Here are two To-Shin Do Video's I edited/uploaded to youtube:
This 1st one is me and a friend passing our classical sword kihon/kenjutsu exam.
http://uk.youtube.com/watch?v=XOUrcLRgTeY

The second vid is a demo done by my sensei, with me and the same friend in the 1st vid attacking him, featured are unarmed, knife, hanbo and others. This isn't a planned demo, it was literally done in 10 minutes with no planning.
http://uk.youtube.com/watch?v=4MRU4NYCfEg


----------



## Brian R. VanCise (Aug 6, 2008)

Thanks for the video clips!


----------



## brycemaster (Aug 6, 2008)

No Problem.


----------



## bowser666 (Aug 6, 2008)

Cool clips.  I would love to see these applications though full speed and with 100% realistic knife attacks though.  Say against a Kali artist ?  I knwo I am getting picky but almost noone does those kind of knife attacks except in a dojo.  I trained with a guy that showed me all kinds fo weird knife stuff that is from teh streets .  The sewing machine in particular is a scary one. Tough to defend against.  

All in all though  pretty awesome techniques.  Your teacher is skilled.


----------



## brycemaster (Aug 10, 2008)

bowser666 said:


> Cool clips.  I would love to see these applications though full speed and with 100% realistic knife attacks though.  Say against a Kali artist ?  I know I am getting picky but almost noone does those kind of knife attacks except in a dojo.  I trained with a guy that showed me all kinds fo weird knife stuff that is from teh streets .  The sewing machine in particular is a scary one.
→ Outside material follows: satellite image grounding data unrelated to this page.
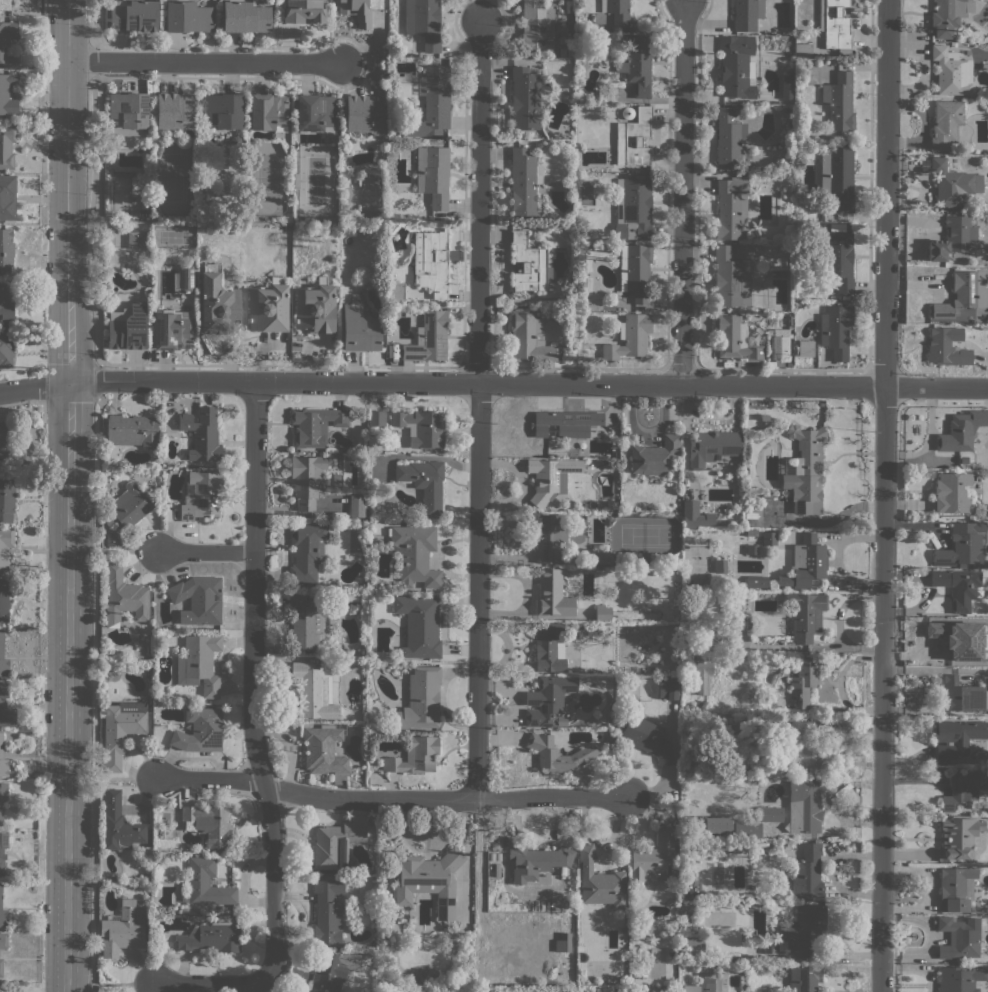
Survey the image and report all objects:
building: (5, 4)
building: (303, 11)
building: (356, 11)
building: (617, 11)
building: (747, 14)
building: (133, 16)
building: (947, 16)
building: (188, 17)
building: (245, 17)
building: (424, 22)
road: (94, 23)
building: (835, 25)
building: (537, 28)
building: (8, 42)
building: (953, 44)
building: (803, 50)
road: (91, 61)
road: (206, 63)
building: (636, 64)
building: (736, 66)
building: (951, 71)
road: (42, 85)
building: (786, 85)
building: (7, 94)
building: (525, 99)
building: (839, 102)
building: (432, 103)
building: (222, 111)
building: (268, 112)
building: (128, 113)
building: (174, 113)
building: (316, 113)
building: (365, 113)
building: (627, 113)
building: (946, 123)
building: (634, 138)
building: (729, 139)
building: (7, 147)
building: (433, 175)
building: (838, 175)
building: (524, 181)
building: (953, 184)
road: (683, 192)
road: (886, 193)
building: (7, 197)
building: (633, 208)
building: (732, 209)
building: (823, 217)
road: (91, 221)
building: (134, 239)
building: (951, 239)
building: (6, 250)
building: (836, 257)
building: (431, 262)
building: (528, 264)
building: (635, 270)
building: (185, 278)
building: (730, 279)
building: (396, 292)
building: (959, 295)
building: (218, 303)
building: (5, 305)
building: (268, 306)
building: (315, 307)
building: (360, 326)
building: (128, 328)
building: (173, 330)
building: (836, 330)
building: (429, 337)
building: (630, 337)
building: (530, 338)
building: (734, 338)
building: (781, 344)
building: (947, 347)
building: (6, 348)
building: (806, 348)
road: (44, 371)
road: (477, 383)
road: (34, 387)
road: (936, 387)
road: (478, 409)
building: (763, 417)
building: (376, 418)
building: (568, 422)
building: (315, 425)
building: (420, 427)
building: (132, 430)
building: (961, 431)
building: (202, 434)
building: (6, 441)
building: (712, 447)
building: (655, 456)
building: (963, 460)
building: (805, 471)
building: (550, 478)
building: (307, 479)
building: (424, 483)
building: (951, 492)
road: (69, 495)
building: (202, 495)
building: (6, 498)
building: (612, 504)
building: (357, 505)
building: (125, 513)
building: (694, 515)
building: (548, 535)
building: (384, 538)
building: (769, 538)
building: (962, 545)
building: (5, 547)
road: (127, 551)
building: (306, 551)
road: (206, 552)
building: (416, 555)
building: (599, 557)
building: (805, 562)
building: (720, 566)
building: (756, 582)
building: (772, 583)
road: (254, 587)
building: (959, 587)
building: (552, 594)
building: (122, 597)
building: (198, 597)
building: (5, 598)
building: (603, 613)
building: (805, 615)
building: (685, 621)
building: (738, 621)
building: (305, 622)
road: (443, 624)
building: (419, 625)
building: (961, 638)
building: (549, 645)
building: (702, 657)
building: (687, 658)
building: (3, 663)
building: (199, 663)
building: (701, 676)
building: (804, 680)
building: (668, 687)
building: (4, 689)
road: (882, 689)
building: (313, 693)
road: (96, 695)
building: (961, 695)
road: (441, 697)
building: (420, 699)
building: (549, 699)
building: (7, 715)
building: (729, 719)
building: (737, 719)
building: (752, 719)
building: (561, 721)
building: (744, 729)
building: (121, 730)
building: (199, 730)
building: (645, 735)
building: (956, 738)
building: (807, 747)
building: (324, 752)
building: (587, 752)
building: (414, 756)
building: (761, 758)
building: (3, 759)
building: (769, 770)
road: (126, 779)
road: (210, 780)
building: (964, 789)
building: (3, 790)
road: (448, 800)
building: (804, 805)
building: (986, 810)
building: (770, 814)
building: (1, 816)
building: (119, 824)
building: (209, 825)
building: (717, 825)
building: (747, 828)
building: (958, 838)
building: (335, 844)
building: (739, 848)
building: (2, 850)
building: (653, 858)
building: (536, 861)
building: (679, 870)
building: (674, 871)
building: (807, 873)
building: (428, 880)
building: (600, 881)
building: (205, 884)
building: (956, 888)
building: (684, 889)
building: (328, 910)
building: (2, 912)
building: (122, 929)
building: (655, 929)
building: (800, 934)
building: (211, 937)
building: (959, 937)
building: (3, 941)
road: (274, 942)
building: (564, 942)
building: (694, 946)
building: (579, 948)
building: (655, 962)
building: (1, 967)
building: (330, 973)
building: (805, 977)
building: (960, 979)
road: (123, 984)
building: (706, 985)
building: (718, 985)
building: (0, 987)
building: (616, 990)

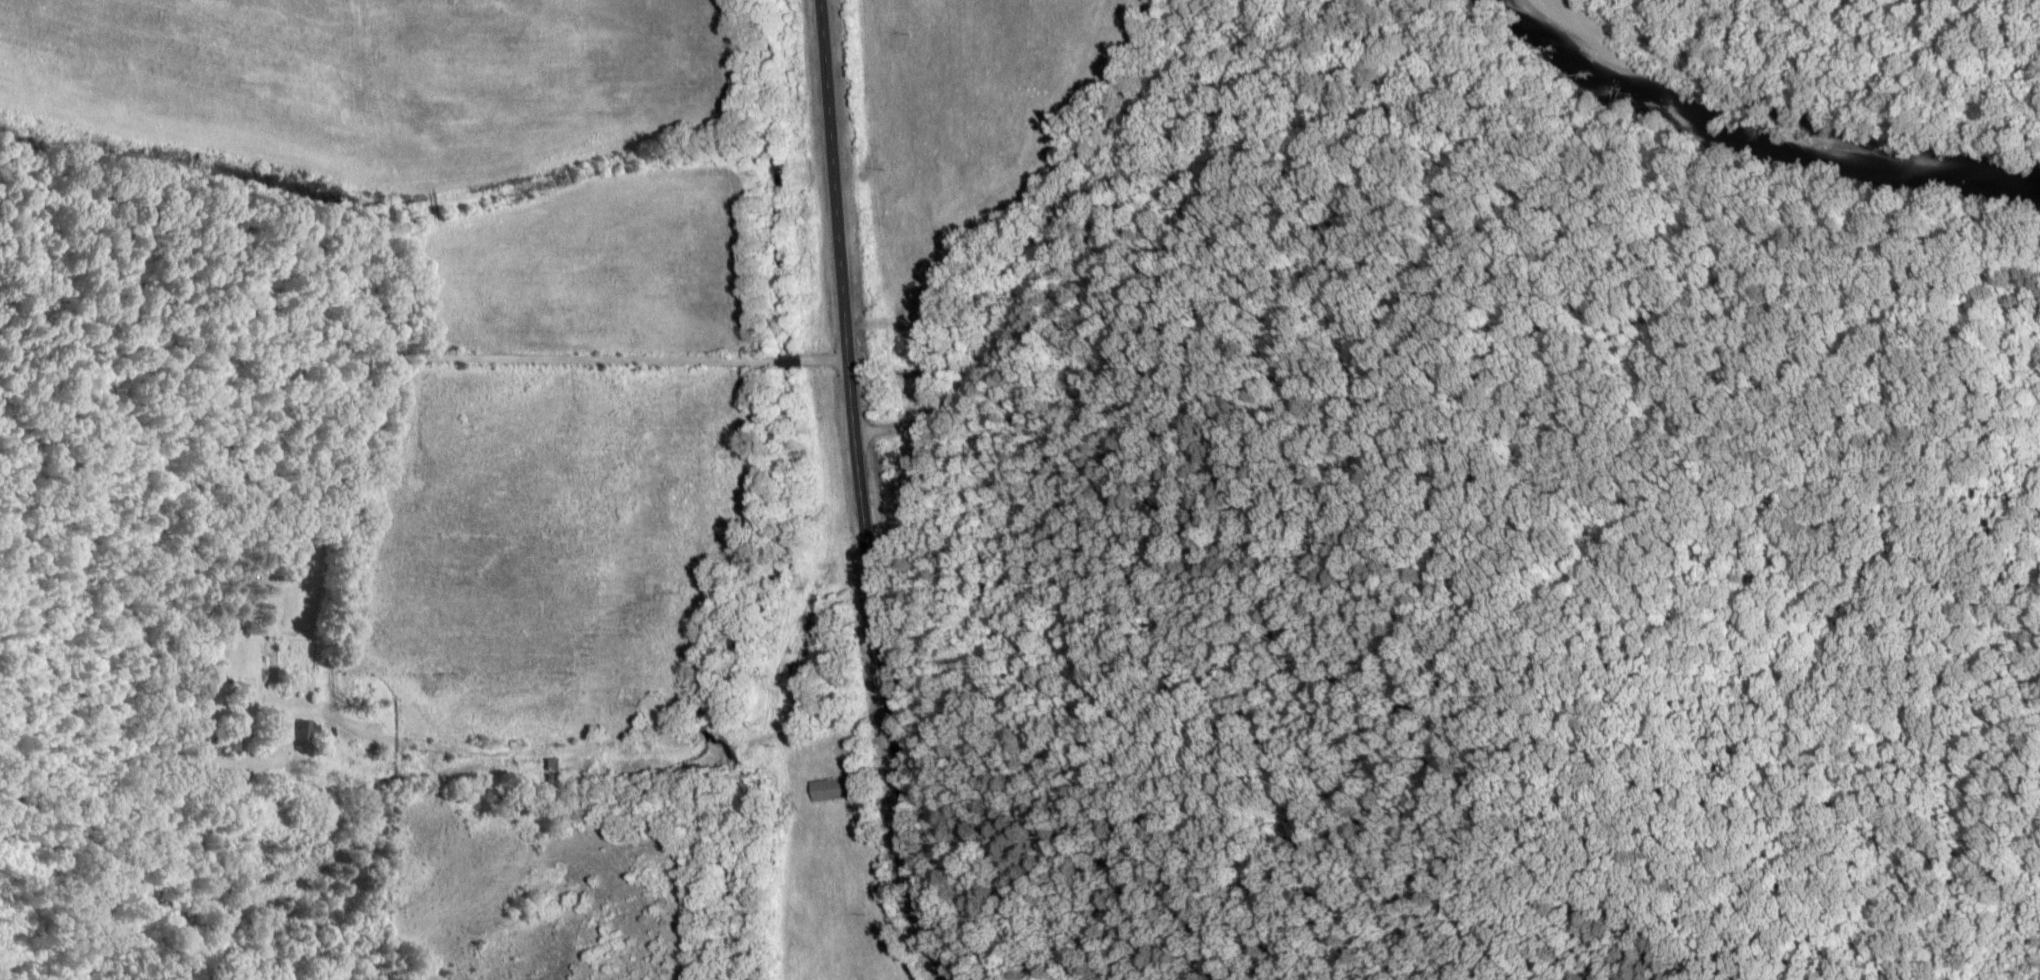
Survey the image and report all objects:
road: (1043, 247)
road: (391, 355)
road: (856, 494)
road: (872, 707)
building: (304, 730)
building: (233, 747)
building: (555, 774)
building: (828, 791)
Tough to defend against.
> 
> All in all though  pretty awesome techniques.  Your teacher is skilled.



Thanks for the comment, to answer your question it says in the vid description, these are only very basic techniques to give people an idea of the art, we weren't doing anything near full-speed, simply because it might discourage new people from wanting to learn, because they might feel intimidated. Needless to say, when we practise in the more advanced classes it's different to what's in the video.


----------



## terryl965 (Aug 10, 2008)

Nice way to demostraight your art,


----------



## brycemaster (Aug 11, 2008)

Thanks.


----------



## Chris Parker (Aug 11, 2008)

Interesting  clips. One thing intrigues me, though... What are the dimensions of the swords you are using in your Kenjutsu Kihon test? They appear to be about 28" (blade), with 14" Tsuka... very much Kukishin/Shinden Fudo size swords (although from what I've seen, both Kukishin and Shinden Fudo had slightly longer blades - around 31"). I haven't seen swords like this readily available, is there somewhere you can direct me to find them?
Thanks


----------



## brycemaster (Aug 12, 2008)

Yes, these swords were custom-made by a Japanese sword-smith who lives in China, and we got em pretty cheap because my sensei knows him, only about £120, which is bloody brilliant I think. However, only my sensei knows how to contact him, as I got the sword through him etc. so I'd have to find out for you.


----------



## Chris Parker (Aug 12, 2008)

Thanks, do you have the dimensions of them?


----------



## brycemaster (Aug 12, 2008)

I'd have to go measure it.


----------



## Perpetual White Belt (Aug 12, 2008)

Chris Parker said:


> Interesting clips. One thing intrigues me, though... What are the dimensions of the swords you are using in your Kenjutsu Kihon test? They appear to be about 28" (blade), with 14" Tsuka... very much Kukishin/Shinden Fudo size swords (although from what I've seen, both Kukishin and Shinden Fudo had slightly longer blades - around 31"). I haven't seen swords like this readily available, is there somewhere you can direct me to find them?
> Thanks


 
I noticed the same thing when I watched the clip.  I asked a friend of mine that trained with Hayes and he said that the sword seemed to be particular to their style and he thought custom made for them, but he wasn't sure as he only got so far in the art before moving from OH to PA.


----------